Our goal with this structure is for QTS’ market cap to be one-third of QNT’s market cap.
QNT minters who also stake QTS naturally cause QTS’ market cap to represent a notable fraction of QNT. Our incentivized model aims for the QTS market cap to be one-third of QNT’s.
For example, if QNT’s market cap is $100 million, QTS’s market cap should be $33 million minimum driven from its utility value and minimum staking threshold.
QTS holders control key aspects of the protocol’s long-term health and growth:
QNT target appreciation
Collateral factors (e.g., LTV ratios for wBTC, ETH, USDC)
Approval of new assets and collateral types
Risk and liquidation parameters
Collateral deployment strategies
Protocol upgrades and fee structures
This governance model eliminates centralized authority from controlling the protocol’s direction. We use a value-weighted community consensus to establish the alignment between risk, yield, and growth.

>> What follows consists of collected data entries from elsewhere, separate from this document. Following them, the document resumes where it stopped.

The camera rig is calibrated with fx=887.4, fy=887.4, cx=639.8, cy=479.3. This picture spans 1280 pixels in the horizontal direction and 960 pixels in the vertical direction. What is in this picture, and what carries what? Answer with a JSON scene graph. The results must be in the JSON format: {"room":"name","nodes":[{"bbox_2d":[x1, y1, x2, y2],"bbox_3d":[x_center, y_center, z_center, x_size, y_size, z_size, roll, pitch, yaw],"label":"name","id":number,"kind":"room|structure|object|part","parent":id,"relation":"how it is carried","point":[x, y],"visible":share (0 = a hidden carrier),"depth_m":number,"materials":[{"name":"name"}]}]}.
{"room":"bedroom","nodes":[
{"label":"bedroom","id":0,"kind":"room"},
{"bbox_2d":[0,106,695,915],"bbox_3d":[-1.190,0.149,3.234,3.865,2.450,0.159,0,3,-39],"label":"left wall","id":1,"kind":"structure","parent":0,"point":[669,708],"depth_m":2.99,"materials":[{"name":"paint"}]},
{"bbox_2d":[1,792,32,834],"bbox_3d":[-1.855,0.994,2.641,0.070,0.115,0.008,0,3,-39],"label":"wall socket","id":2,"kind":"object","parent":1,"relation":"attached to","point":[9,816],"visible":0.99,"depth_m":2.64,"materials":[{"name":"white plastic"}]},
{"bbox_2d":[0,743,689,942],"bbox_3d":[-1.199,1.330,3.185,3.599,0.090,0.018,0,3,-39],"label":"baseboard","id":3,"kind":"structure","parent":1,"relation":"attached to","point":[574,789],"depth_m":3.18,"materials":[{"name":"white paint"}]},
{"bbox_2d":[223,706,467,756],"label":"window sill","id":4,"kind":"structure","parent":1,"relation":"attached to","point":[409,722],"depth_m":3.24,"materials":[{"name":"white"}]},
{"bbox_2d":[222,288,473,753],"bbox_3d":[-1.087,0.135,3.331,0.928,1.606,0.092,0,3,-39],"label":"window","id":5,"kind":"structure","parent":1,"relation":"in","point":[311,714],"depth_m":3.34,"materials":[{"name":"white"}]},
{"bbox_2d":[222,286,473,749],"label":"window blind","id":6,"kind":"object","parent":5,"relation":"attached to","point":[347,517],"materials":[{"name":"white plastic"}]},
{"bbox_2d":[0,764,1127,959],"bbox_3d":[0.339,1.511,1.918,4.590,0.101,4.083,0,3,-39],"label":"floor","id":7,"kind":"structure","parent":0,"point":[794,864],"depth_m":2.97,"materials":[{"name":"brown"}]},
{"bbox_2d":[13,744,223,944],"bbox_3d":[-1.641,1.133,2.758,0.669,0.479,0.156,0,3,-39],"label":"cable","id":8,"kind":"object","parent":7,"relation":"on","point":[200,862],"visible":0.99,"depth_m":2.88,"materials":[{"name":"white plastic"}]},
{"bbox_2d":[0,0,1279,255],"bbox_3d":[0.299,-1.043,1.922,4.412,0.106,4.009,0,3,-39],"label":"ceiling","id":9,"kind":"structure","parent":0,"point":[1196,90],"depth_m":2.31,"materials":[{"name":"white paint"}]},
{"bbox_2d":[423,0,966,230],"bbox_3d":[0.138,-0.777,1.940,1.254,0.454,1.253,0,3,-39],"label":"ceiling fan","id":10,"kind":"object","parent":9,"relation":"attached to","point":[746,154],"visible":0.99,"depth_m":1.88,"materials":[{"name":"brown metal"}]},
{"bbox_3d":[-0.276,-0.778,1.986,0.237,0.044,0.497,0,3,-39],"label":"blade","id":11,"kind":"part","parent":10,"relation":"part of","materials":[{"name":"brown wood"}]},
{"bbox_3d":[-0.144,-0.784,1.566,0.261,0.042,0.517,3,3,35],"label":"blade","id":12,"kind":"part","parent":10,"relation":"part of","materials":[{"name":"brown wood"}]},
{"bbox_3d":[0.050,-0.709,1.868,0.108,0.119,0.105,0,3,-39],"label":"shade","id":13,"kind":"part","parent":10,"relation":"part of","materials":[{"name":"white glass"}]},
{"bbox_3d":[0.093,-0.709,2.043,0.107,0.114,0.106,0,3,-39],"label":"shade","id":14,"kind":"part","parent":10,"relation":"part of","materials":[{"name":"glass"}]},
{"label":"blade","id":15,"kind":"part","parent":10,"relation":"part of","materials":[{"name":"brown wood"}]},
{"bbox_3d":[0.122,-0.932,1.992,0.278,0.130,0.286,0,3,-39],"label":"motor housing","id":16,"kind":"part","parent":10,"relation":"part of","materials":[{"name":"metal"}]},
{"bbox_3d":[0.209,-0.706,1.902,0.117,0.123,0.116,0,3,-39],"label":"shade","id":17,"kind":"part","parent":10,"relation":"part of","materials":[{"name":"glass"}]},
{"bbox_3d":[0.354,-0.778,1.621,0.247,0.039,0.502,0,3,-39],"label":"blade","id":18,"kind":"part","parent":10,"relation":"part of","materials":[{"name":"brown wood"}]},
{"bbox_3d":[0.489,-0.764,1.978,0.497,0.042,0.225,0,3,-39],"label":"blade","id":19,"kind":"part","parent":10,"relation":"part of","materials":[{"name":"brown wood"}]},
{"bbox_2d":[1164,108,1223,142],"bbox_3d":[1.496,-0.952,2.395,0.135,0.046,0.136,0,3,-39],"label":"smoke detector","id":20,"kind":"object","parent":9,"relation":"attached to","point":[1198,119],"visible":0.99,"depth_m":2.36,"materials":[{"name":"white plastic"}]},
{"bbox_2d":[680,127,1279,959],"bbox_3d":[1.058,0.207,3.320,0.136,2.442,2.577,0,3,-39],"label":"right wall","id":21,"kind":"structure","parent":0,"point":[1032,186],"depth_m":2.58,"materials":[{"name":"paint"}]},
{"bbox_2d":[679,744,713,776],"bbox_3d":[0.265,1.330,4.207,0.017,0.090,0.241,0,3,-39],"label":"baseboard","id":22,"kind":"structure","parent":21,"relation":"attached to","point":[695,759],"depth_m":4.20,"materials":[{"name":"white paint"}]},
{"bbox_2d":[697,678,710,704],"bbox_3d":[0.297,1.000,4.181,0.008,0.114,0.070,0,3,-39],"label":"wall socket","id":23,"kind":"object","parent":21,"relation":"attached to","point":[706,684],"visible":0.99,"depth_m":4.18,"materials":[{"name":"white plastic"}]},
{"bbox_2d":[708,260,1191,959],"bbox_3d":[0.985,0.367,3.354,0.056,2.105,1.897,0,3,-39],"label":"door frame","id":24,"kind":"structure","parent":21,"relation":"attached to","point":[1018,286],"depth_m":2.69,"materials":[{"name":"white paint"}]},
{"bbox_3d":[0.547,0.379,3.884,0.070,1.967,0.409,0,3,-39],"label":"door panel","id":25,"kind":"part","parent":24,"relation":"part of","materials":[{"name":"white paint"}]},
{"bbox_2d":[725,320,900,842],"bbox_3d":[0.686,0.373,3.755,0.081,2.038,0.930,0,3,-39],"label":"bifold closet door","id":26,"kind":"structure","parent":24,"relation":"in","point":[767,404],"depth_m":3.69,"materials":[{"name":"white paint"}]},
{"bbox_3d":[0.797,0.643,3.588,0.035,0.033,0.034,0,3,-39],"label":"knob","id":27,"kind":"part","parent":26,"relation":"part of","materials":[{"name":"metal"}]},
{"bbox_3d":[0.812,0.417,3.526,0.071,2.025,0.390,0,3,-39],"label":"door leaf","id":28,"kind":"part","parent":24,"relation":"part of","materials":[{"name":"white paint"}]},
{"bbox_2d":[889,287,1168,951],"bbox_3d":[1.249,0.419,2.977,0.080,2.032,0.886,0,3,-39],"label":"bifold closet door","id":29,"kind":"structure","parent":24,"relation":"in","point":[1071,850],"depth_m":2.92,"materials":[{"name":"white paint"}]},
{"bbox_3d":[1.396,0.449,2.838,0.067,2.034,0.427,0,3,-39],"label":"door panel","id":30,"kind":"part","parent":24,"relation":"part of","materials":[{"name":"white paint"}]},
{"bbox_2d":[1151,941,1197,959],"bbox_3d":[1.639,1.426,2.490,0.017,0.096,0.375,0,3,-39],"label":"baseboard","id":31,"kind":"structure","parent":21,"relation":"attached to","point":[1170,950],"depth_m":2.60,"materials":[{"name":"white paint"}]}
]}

Beyond staking and governance, QTS is heavily involved in the Protection Pool, a reserve mechanism that fortifies the protocol during stress events.
A portion of QTS treasury assets supports this pool, ensuring that if redemption shortfalls or collateral deficits occur, the protocol remains solvent and fully redeemable.
This design ensures trustless protection. Users know that even in volatile conditions, the protocol can self-correct without external bailouts or centralized intervention.
QTS has a fixed total supply of 100 billion tokens.
There’s no open-ended inflation. All reward distributions come from the pre-allocated community incentives pool.
Our launch will combine dedicated pool funding, a portion of raised proceeds, and a reserve to support early trading, minimize volatility, and enable fair price discovery.
Liquidity is deployed in phases. Starting with DEXs, then CEXs, and finally reinforced over time using protocol revenue.
The goal is protocol-owned liquidity, so trading depth and stability grow with the ecosystem.
QTS is the governance and exponentive layer of the Quintes Protocol.
It empowers users to shape, secure, and grow the ecosystem, transforming participation into influence, and influence into shared value.
QTS is not just a token for voting. It's the engine keeping Quintes decentralized, adaptive, and sustainable.